The system's software integrates with mobile devices via the cloud, allowing customers to complete secure, cardless transactions, Diebold noted. The company will begin pilot testing the new system through financial institutions later this year.
"Mobile devices are driving user experience expectations in all facets of commerce," stated Frank A. Natoli Jr., Executive Vice President and Chief Innovation Officer at Diebold. "It was only a matter of time before the familiar multitouch interface style made its way to the ATM.
"With the burgeoning buying power of the millennial generation, Diebold envisions this technology will further influence user experiences at the ATM."
According to Diebold, its ATM user interface enables touch gestures, such as flick and drag, which are commonly used with today's smart phone and tablet devices.
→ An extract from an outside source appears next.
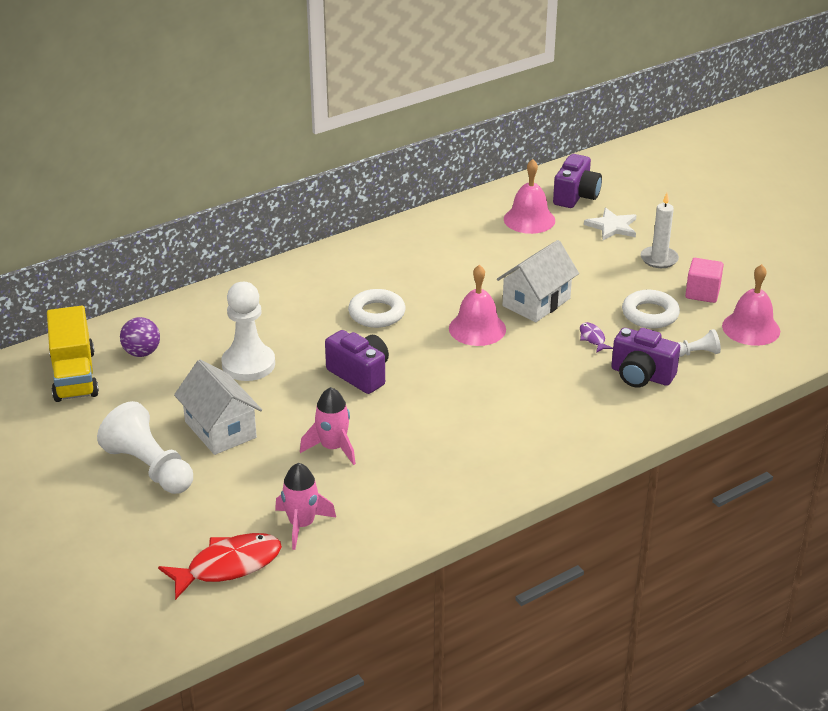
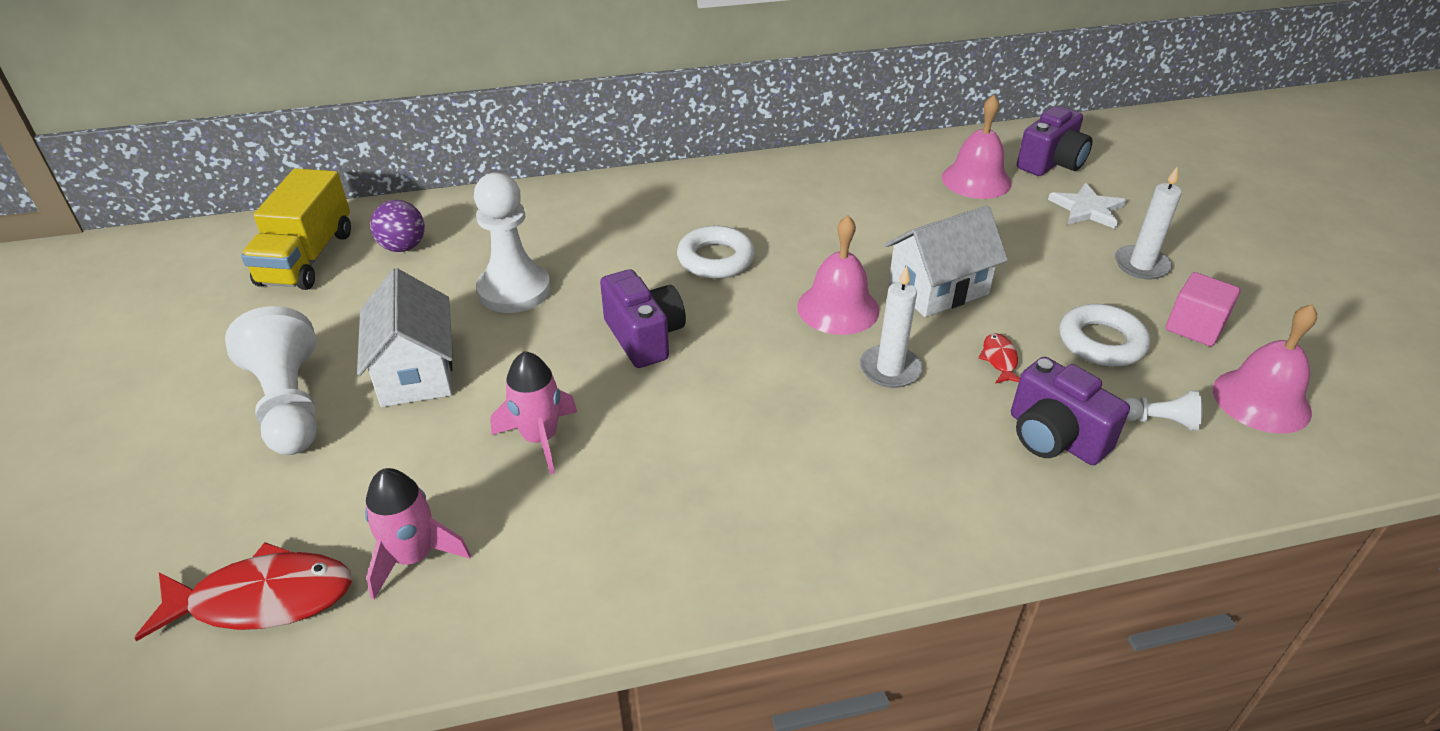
camera: 20 degrees right, 5 degrees up
(528, 359) = (890, 369): none -> white candle
(592, 338) = (999, 360): purple fish -> red fish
It also employs similar navigation and controls, maintaining the look and feel of existing mobile devices.
The paperless ATM allows users to receive transaction receipts via text message or e-mail, based on personal preference.
With the user's smart phone acting as the authentication device, cardless transactions can reduce security risks associated with lost or stolen cards, or even skimming, Diebold stated, adding that the system issues a one-time authentication code that expires when the transaction has been completed.
Entering transaction details on a smart phone screen instead of an ATM screen also enhances security, the company noted. To operate the system, a preregistered bank customer integrates a mobile device with an ATM by scanning a quick response (QR) code on the ATM's screen, which syncs the device via a cloud-based server and authenticates the user.
To complete the transaction, the customer then uses the smart phone to scan the ATM's QR code, and a transaction screen appears on the phone and prompts the customer to enter a one-time authentication code to complete the transaction and receive cash.
Person-to-person payments are another option, in which case the recipient receives the one-time authentication code for later use at an ATM.
Because the system is cloud-based, it doesn't require onboard computers and thus reduces power requirements. Also, eliminating card readers and receipt printers means terminals require less hardware. And with less hardware to maintain and no dispensable paper to replenish, financial institutions should realize greater uptime from their ATMs, according to Diebold.